From the records below, transcribe exactly the lines that begin at the line with "19: (220, 98)" and end at the line with "49: (217, 99)", both included.
[[ Supplied entries open ]]
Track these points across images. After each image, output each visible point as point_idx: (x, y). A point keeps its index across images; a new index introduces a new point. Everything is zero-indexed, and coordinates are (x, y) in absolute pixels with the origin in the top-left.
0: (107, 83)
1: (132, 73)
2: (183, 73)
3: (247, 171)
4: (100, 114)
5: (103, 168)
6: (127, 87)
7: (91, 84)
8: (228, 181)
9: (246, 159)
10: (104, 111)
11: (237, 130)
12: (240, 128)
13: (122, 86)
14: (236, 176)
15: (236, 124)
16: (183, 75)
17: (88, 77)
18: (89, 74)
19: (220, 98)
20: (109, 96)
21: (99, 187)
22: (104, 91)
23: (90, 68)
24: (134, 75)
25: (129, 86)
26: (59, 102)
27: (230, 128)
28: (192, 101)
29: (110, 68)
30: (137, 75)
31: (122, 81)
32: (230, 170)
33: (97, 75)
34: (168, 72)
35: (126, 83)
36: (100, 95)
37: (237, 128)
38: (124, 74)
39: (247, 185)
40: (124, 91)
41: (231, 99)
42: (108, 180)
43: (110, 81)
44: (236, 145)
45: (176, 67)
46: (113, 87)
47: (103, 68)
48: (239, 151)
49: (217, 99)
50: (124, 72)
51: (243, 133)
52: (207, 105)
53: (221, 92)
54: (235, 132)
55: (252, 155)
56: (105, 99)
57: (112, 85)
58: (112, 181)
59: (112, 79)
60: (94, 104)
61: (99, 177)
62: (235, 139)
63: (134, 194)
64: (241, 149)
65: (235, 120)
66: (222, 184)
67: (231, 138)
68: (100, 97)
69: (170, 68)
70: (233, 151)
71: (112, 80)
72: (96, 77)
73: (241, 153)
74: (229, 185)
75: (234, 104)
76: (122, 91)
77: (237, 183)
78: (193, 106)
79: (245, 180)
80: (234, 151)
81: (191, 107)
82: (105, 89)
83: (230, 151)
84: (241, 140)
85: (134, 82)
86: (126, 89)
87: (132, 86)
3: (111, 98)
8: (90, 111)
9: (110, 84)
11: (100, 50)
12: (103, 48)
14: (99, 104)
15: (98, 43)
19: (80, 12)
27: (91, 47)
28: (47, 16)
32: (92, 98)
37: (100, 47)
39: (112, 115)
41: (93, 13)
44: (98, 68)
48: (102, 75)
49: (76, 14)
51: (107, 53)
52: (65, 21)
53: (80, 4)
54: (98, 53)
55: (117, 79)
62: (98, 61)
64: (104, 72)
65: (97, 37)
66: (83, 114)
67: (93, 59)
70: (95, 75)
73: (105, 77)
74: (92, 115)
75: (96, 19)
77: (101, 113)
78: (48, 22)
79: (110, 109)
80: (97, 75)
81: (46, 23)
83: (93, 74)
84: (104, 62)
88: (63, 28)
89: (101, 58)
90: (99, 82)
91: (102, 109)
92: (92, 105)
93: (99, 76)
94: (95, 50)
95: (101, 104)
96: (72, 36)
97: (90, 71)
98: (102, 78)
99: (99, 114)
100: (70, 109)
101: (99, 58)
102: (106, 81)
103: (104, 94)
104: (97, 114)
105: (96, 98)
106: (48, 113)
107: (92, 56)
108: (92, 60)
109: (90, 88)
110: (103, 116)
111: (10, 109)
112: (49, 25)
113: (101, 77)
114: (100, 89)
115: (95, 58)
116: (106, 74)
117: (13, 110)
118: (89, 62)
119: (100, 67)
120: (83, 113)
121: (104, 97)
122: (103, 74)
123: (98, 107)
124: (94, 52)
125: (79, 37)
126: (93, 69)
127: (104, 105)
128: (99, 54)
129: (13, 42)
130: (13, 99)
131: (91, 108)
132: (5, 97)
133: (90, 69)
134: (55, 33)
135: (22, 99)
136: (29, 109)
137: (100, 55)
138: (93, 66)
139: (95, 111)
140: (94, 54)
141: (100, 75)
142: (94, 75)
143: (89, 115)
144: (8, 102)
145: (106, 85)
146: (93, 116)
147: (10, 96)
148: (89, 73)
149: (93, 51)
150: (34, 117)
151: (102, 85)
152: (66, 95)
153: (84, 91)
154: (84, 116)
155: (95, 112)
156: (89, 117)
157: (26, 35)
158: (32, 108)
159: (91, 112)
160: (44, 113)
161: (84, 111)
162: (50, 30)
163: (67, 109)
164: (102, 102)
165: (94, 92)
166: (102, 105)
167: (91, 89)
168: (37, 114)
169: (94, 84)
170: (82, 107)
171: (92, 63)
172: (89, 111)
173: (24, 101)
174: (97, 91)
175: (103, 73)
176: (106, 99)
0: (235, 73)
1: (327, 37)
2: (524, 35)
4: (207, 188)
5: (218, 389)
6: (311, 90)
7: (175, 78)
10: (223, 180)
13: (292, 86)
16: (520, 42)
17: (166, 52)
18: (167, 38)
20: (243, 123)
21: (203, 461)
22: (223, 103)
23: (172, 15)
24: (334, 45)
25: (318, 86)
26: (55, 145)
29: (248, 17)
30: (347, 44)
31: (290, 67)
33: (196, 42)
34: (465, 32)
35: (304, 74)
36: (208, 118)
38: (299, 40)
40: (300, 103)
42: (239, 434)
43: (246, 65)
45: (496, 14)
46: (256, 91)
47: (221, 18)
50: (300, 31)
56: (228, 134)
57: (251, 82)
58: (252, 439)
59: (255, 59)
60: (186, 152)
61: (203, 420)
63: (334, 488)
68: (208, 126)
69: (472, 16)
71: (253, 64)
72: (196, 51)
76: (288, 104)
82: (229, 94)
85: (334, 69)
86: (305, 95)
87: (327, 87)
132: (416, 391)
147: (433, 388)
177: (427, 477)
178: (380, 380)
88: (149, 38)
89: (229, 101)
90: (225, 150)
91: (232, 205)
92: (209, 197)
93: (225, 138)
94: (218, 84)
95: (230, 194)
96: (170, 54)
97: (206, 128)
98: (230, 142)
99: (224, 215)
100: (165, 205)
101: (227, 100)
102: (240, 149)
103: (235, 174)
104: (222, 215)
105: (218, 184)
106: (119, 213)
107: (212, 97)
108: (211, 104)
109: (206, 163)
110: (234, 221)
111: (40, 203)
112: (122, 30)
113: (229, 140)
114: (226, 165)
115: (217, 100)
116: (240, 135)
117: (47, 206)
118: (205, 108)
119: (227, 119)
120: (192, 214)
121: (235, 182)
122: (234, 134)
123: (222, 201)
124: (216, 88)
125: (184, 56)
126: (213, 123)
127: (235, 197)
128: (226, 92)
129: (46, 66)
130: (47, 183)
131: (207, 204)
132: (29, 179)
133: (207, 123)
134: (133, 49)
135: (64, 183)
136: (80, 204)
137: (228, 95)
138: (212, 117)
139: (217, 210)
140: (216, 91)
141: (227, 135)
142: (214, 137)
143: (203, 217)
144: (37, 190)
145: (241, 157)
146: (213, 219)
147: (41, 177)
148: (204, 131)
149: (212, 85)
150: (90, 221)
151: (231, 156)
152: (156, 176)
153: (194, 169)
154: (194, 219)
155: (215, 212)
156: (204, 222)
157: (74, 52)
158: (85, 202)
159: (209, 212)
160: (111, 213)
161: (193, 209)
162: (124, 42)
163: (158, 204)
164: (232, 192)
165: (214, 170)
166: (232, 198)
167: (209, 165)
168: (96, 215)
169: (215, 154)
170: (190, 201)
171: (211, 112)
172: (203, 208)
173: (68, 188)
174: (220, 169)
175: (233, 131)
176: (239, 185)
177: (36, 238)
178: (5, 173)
[[ Supplied entries closed ]]
[[ Supplied entries open ]]
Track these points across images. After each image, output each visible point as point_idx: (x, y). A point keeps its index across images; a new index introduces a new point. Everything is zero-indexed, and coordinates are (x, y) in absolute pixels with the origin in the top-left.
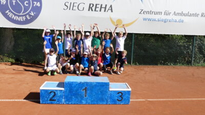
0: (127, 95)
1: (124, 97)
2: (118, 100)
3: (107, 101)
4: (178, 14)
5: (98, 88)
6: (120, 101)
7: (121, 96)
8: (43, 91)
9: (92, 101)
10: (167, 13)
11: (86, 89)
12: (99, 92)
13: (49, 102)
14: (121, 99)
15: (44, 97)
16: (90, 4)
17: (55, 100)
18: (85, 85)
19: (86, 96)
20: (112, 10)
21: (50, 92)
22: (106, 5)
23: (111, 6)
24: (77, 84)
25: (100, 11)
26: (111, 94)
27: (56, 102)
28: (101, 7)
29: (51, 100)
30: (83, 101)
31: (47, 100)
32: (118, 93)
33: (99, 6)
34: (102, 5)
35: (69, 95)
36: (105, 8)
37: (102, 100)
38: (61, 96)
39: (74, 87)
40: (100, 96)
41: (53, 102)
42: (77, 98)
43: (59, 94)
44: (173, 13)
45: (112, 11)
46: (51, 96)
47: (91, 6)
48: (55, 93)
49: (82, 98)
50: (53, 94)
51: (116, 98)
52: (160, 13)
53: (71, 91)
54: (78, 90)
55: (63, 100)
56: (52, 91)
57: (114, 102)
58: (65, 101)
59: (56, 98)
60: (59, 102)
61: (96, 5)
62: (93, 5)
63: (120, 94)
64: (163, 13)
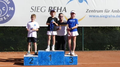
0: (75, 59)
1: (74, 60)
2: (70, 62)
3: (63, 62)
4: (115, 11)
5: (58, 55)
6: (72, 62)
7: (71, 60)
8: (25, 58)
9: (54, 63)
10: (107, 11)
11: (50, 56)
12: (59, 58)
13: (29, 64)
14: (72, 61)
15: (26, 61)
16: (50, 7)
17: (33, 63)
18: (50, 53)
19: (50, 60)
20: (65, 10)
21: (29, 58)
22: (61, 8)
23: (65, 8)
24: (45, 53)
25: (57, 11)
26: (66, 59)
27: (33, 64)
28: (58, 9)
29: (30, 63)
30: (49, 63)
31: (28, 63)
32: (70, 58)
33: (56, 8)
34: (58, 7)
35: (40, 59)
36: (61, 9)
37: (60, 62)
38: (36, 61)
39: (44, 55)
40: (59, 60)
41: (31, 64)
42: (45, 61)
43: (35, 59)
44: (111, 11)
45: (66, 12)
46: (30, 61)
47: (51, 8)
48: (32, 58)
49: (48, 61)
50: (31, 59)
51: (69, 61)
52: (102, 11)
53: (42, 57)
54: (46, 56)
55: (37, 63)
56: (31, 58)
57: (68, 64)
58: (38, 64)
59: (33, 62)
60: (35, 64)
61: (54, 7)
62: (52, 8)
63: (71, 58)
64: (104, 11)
[[ Supplied entries closed ]]
_Response to this exercise_:
19: (220, 98)
20: (109, 96)
21: (99, 187)
22: (104, 91)
23: (90, 68)
24: (134, 75)
25: (129, 86)
26: (59, 102)
27: (230, 128)
28: (192, 101)
29: (110, 68)
30: (137, 75)
31: (122, 81)
32: (230, 170)
33: (97, 75)
34: (168, 72)
35: (126, 83)
36: (100, 95)
37: (237, 128)
38: (124, 74)
39: (247, 185)
40: (124, 91)
41: (231, 99)
42: (108, 180)
43: (110, 81)
44: (236, 145)
45: (176, 67)
46: (113, 87)
47: (103, 68)
48: (239, 151)
49: (217, 99)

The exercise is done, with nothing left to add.